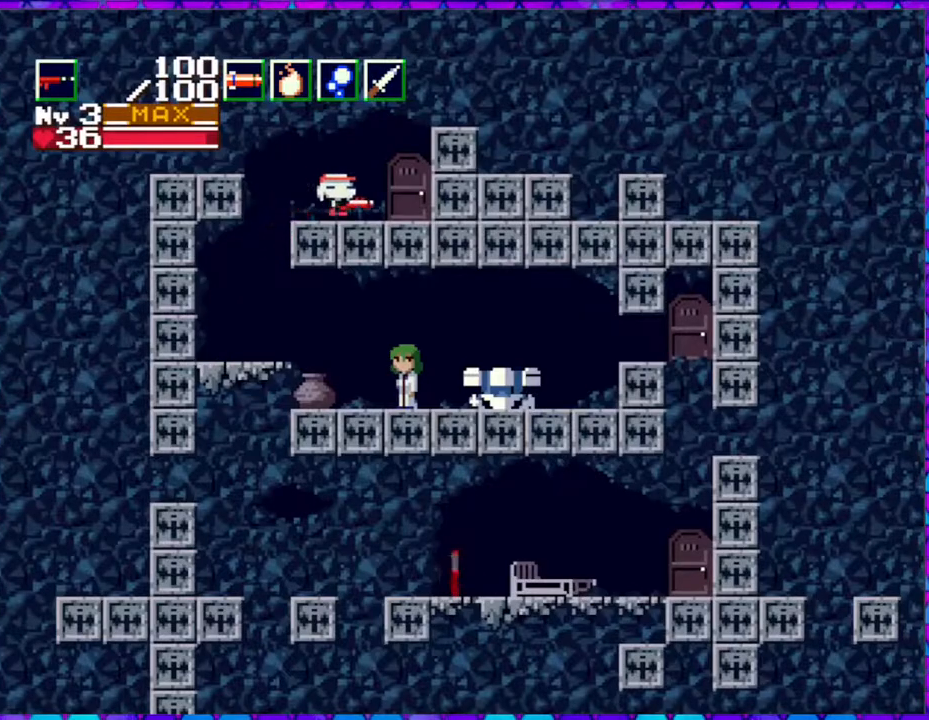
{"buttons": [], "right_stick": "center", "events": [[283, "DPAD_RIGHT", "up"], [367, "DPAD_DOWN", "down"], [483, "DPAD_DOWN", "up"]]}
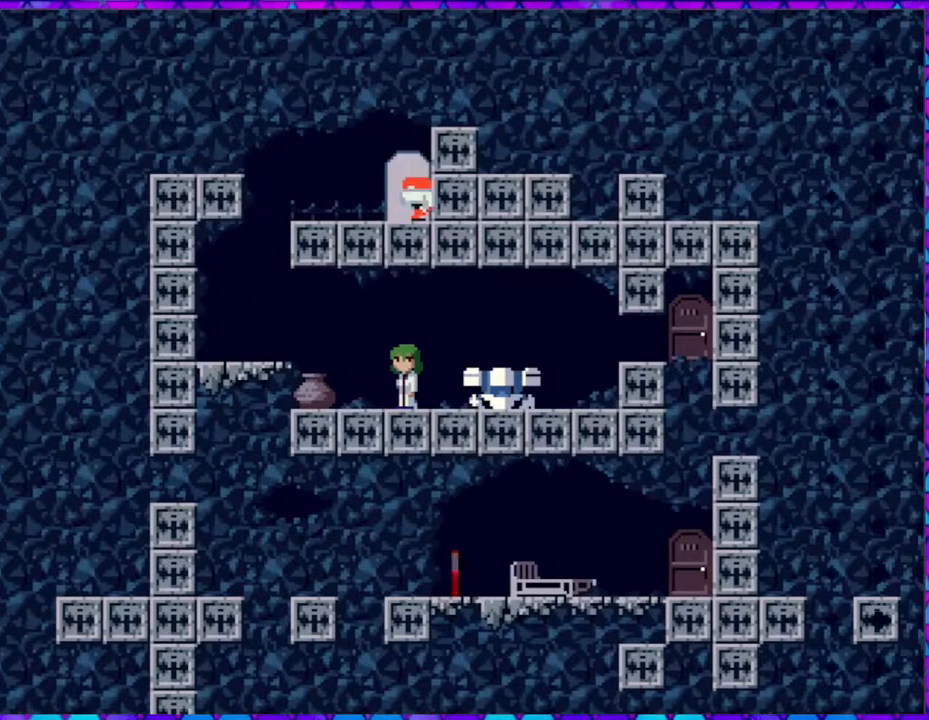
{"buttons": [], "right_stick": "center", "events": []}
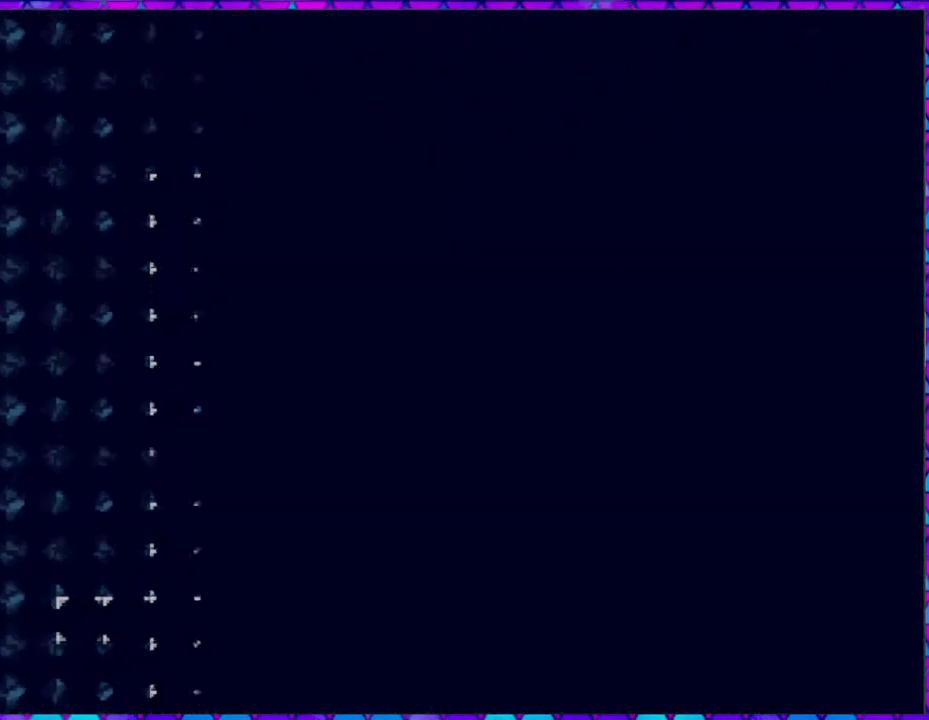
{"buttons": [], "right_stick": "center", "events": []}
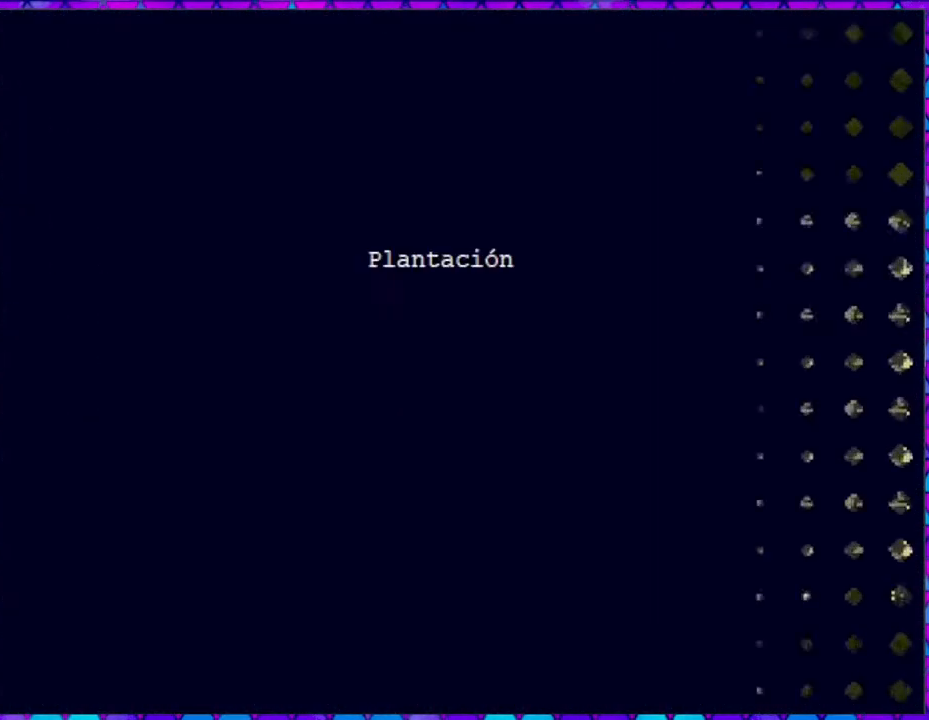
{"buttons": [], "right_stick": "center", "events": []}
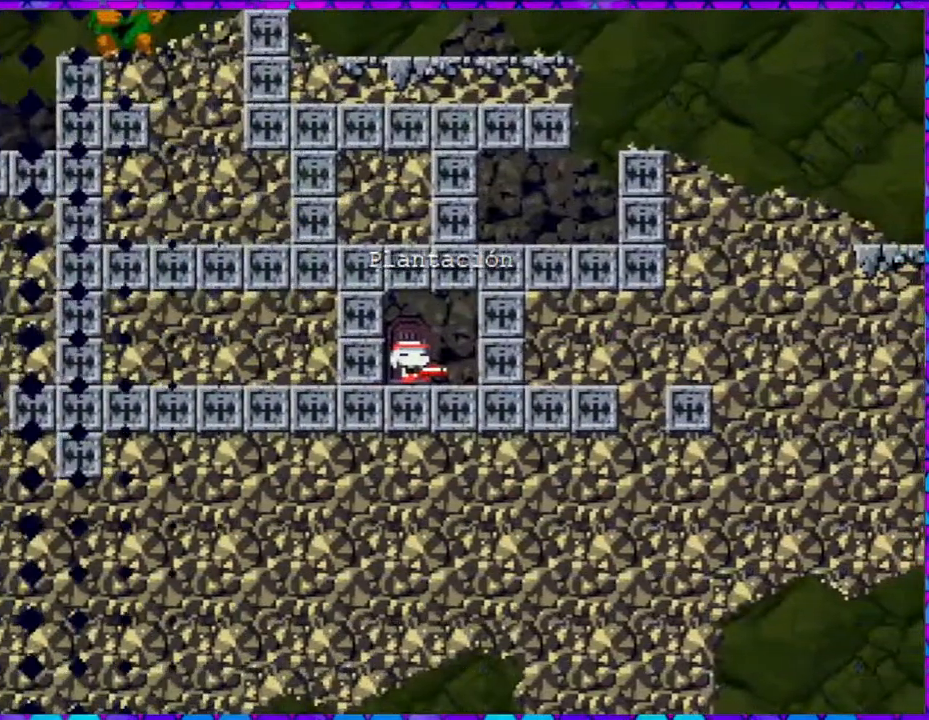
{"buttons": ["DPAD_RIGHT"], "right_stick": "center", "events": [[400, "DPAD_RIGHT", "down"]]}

---

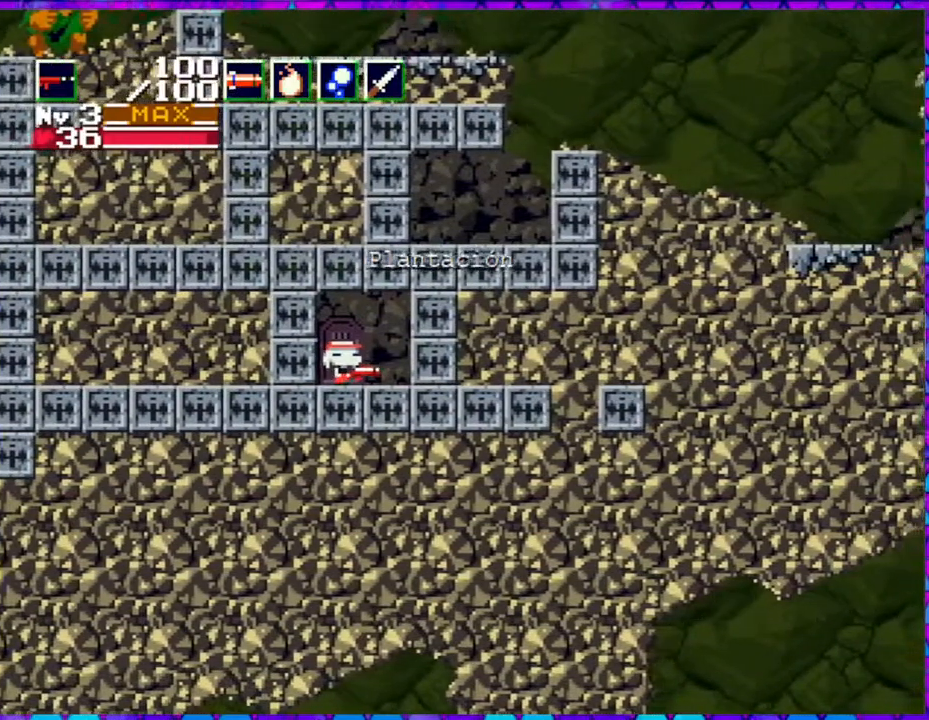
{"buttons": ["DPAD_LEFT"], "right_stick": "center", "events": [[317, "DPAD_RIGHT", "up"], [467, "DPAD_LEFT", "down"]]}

• **Prompt**: Lines holding "down" in the data above: copy each of them.

• **The completed task**:
{"buttons": [], "right_stick": "center", "events": [[283, "DPAD_RIGHT", "up"], [367, "DPAD_DOWN", "down"], [483, "DPAD_DOWN", "up"]]}
{"buttons": ["DPAD_RIGHT"], "right_stick": "center", "events": [[400, "DPAD_RIGHT", "down"]]}
{"buttons": ["DPAD_LEFT"], "right_stick": "center", "events": [[317, "DPAD_RIGHT", "up"], [467, "DPAD_LEFT", "down"]]}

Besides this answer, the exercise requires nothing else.